I think the Huffington post editor might have cut out a key paragraph. In the article as edited there is no description of an overhang until remedies are discussed
"What we need now is 1) debt relief to unwind the overhang and 2) much tighter financial regulation to prevent the growth of new fragilities. And if those prove inconsistent with full recovery, then we need massive government spending on infrastructure and other investments financed by money printing until full employment is reattained."
It isn't clear exactly which overhang you had in mind. I assume it is household debt as you wrote somewhere that you have been convinced by Mian and Sufi.
I don't know if this is due to the ruthless Huffingediting, but I have 3 problems with your proposals.
1) I strongly object to the word "then". As written it implies that fiscal stimulus should be used only after debt relief is tried and fails. Ignoring the political impossibility of fiscal stimulus (on the grounds that debt relief is also politically impossible) I'd argue for fiscal stimulus now. Even if debt relief works, it will take time. I am ignoring politics so I assume Congress acts tomorrow, but even then (tomorrow) it will be slow and messy. Unlike bankers, ordinary people don't promptly find out about available subsidies and grab them. Relief for the banks took time. Under the most optimistic forecast there should still be slack demand (at a Federal funds rate of zero) for over a year -- time for fiscal stimulus to help.
2) We need massive government investment. It doesn't have to be financed with money printing. I think it makes almost exactly difference if it is financed with money or T-bills -- money and T-bills are still essentially perfect substitutes. I think it makes very very little difference if it is financed with money or 7 year treasury notes. I note the lack of evidece for a correctly signed effect of QE-II. Finally, I think it makes almost no difference whether it is financed with debt or taxes on capital income or high labor incomes. I note that monetized deficits are taboo and deficit spending is unpopular while higher taxes on the rich are popular (supported even by a substatial minority of self declared Republicans).
3) I am not sure what the effect of debt overhang is supposed to be. You often print your NIPA graph of components of aggregate demand and note that the shortfall is in housing investment and public consumption and investment. The abnormally low public investment tends to suggest to anyone who doesn't think it was way to high in the past, that it should be increased even if the social cost were ordinary (that is aside from your macroeconomic consideration). For public investment, the relevant debt overhang is state and local government debt. Bond markets tell us that Federal debt is a political not an economic problem.

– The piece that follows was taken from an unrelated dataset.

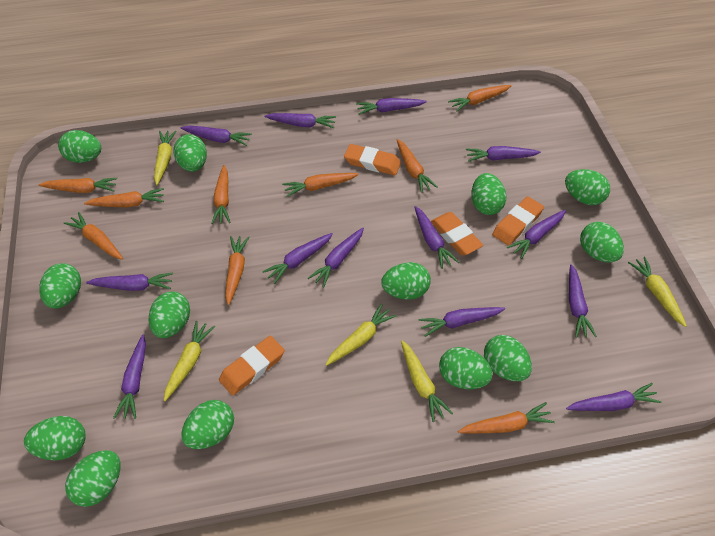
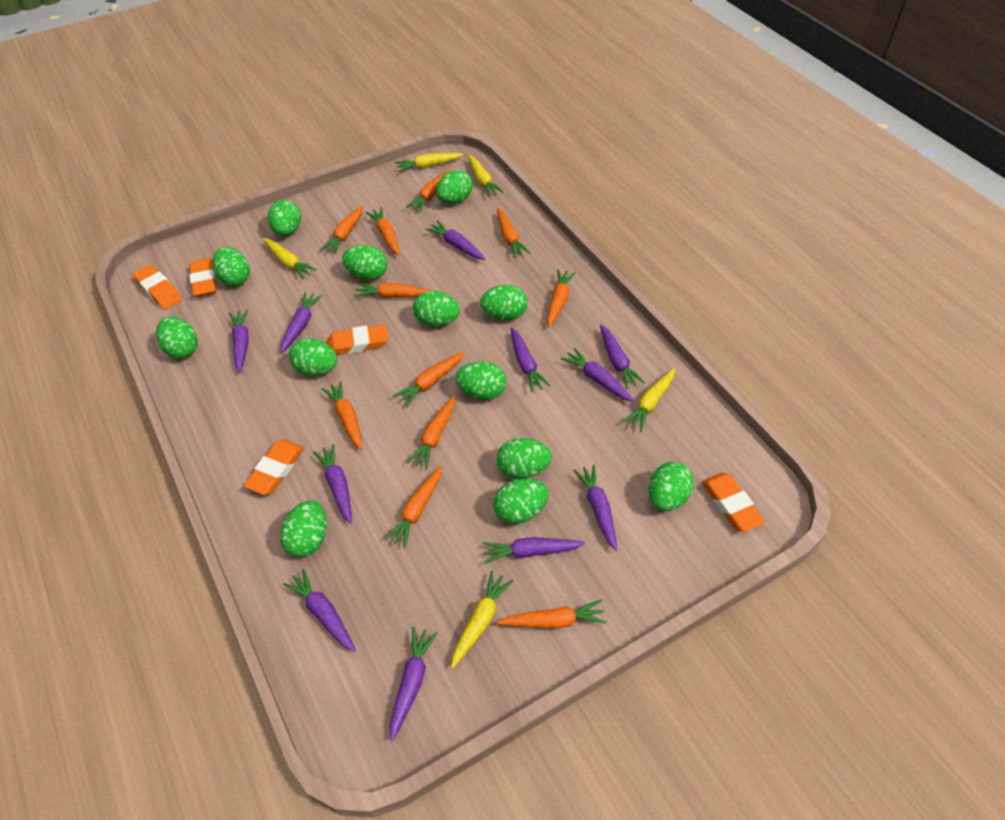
orange carrot: 9 -> 11
orange eraser: 4 -> 5
purple carrot: 13 -> 11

So I guess you think that housing investment is lower than it should be due to excessive household debt. Yes that is a value judgment (your proposals must be intended to change things from the way they are to the way they should be). Your value judgment is based on the assumption that US housing invesment was the way it should be back in 2000 before the bubble. I remain unconvinced that 2000 was before the bubble. I think demand for houses back in 2000 was based on irrational beliefs about house price appreciation which couldn't last forever -- that is I think there was a housing buble back then too. I think it started in the 1970s. What if Shiller is right and there isn't a long term trend in (house prices)/(consumer price index, people have incorrectly believed for decades that there is, and people now believe there isn't ? Then it is possible that curent levels of housing investment are the new normal and other sources of aggregate demand must be found. I think it is entirely possible that housing investment in the 80s and 90s was due to a bubble which couldn't last forever, but did last an extraodrinarily long time, because the people extrapolated a trend in a relative price which they didn't observe.
I'm not convinced there is anything abnormal in US aggregate demand except for low government consumption plus investment.
This is too long already, but I note that I agree with mwilbert and dilbert dogbert (in comments here ) that there seems to be a trend in prime age labor force participation which is not just due to low aggregate demand and discouragement. I the issue is that some people who are classified as prime age don't feel that they are in their prime (increasing numbers claim to be disabled). Now this is horrible for those of us who left prime age in the past year but it's in the data. Prime aged adults are aging and labor force participation has always declined some well before people had any business thinking about retiring (stop Robert you have to actually work in, like, a real job before you can retire). There is no need to look only at such a simple statistic as the prime age employment ratio. It is possible to regress labor force participation on year dummies and a flexible function of age and look at the coefficients on the year dummies. This has been done and it makes a difference.
Also I think Krugman (as usual) shares some of the credit for getting things right. He argued that this is not our father's recession and contrasted inflation fighting and bubble bursting recessions. Your (brilliant) look at every 4th year univariate analysis of GDP didn't take into account the fact that the Fed was slamming on the brakes then on the gas in your sample. A normal recovery included a dramatic decline in the Federal Funds rate. Stiglitz wasn't the only one who noted that wasn't going to happen in 2009.